Problem description:
The answer must reproduce all of the data below exactly and contain no images.

Information provided:
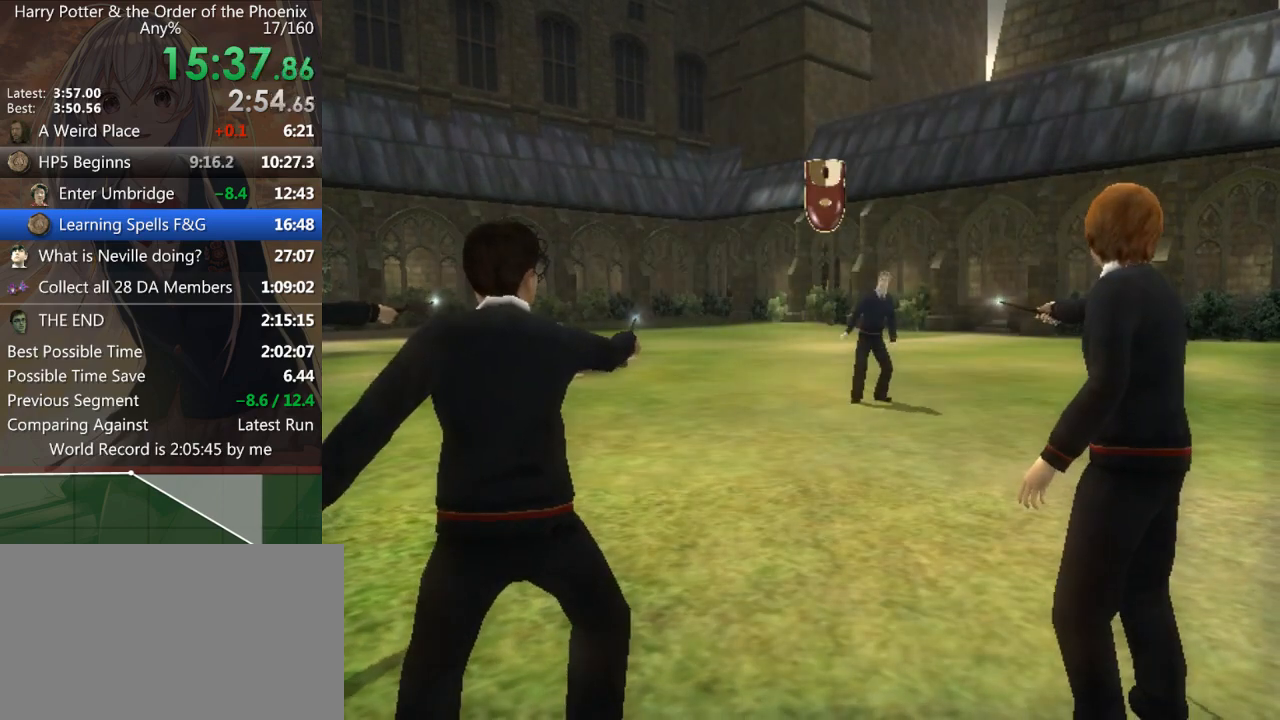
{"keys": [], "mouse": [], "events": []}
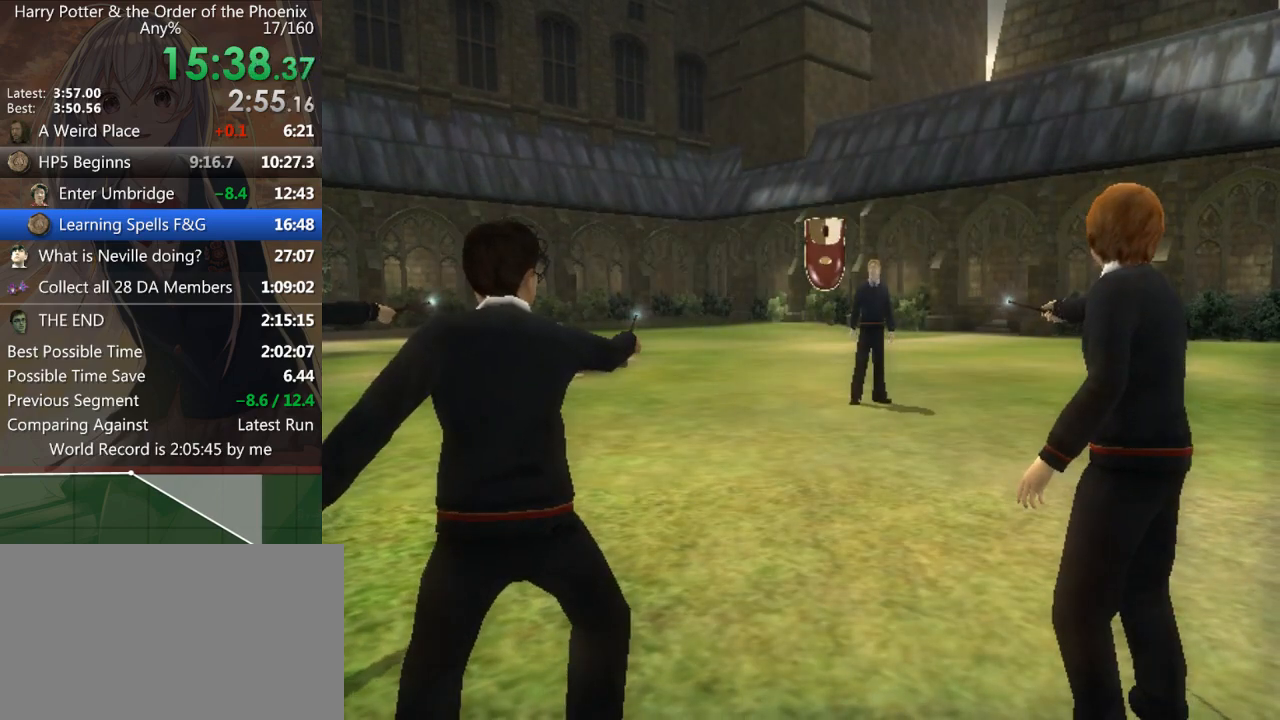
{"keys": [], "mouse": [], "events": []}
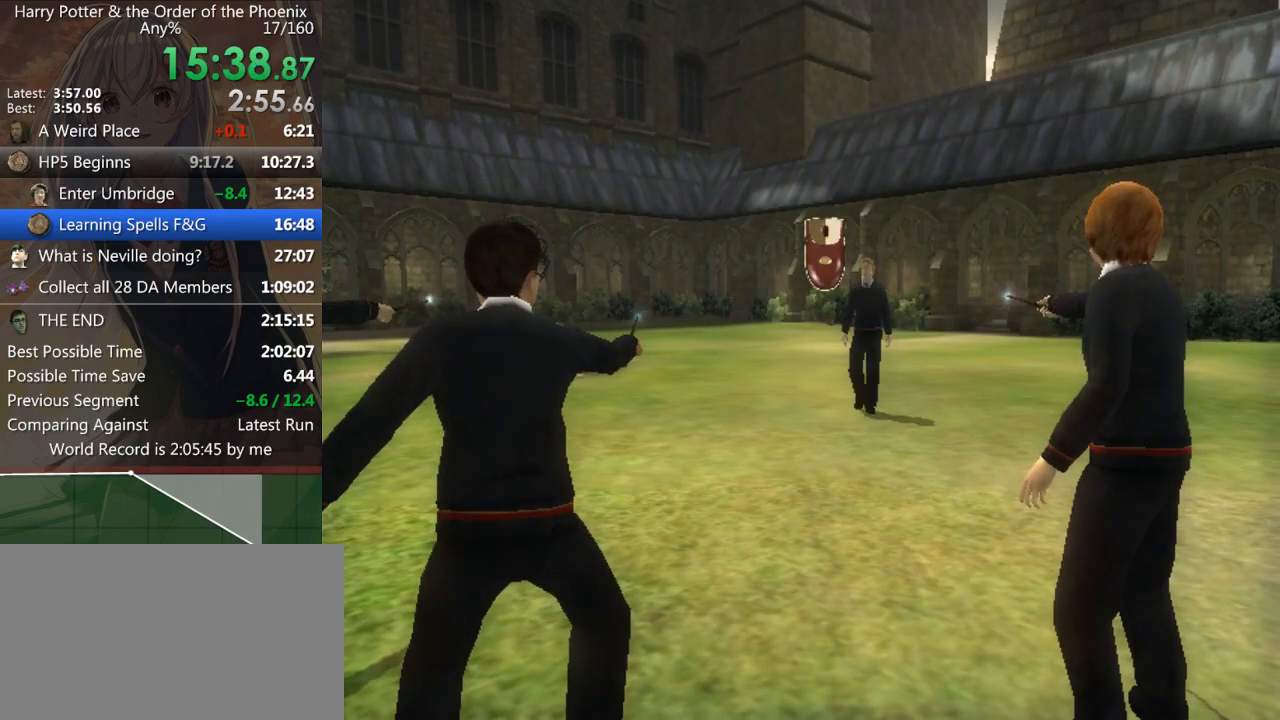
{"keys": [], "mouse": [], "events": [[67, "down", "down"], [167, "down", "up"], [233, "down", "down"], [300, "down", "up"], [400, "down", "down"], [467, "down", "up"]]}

Expected answer:
{"keys": [], "mouse": [], "events": []}
{"keys": [], "mouse": [], "events": []}
{"keys": [], "mouse": [], "events": [[67, "down", "down"], [167, "down", "up"], [233, "down", "down"], [300, "down", "up"], [400, "down", "down"], [467, "down", "up"]]}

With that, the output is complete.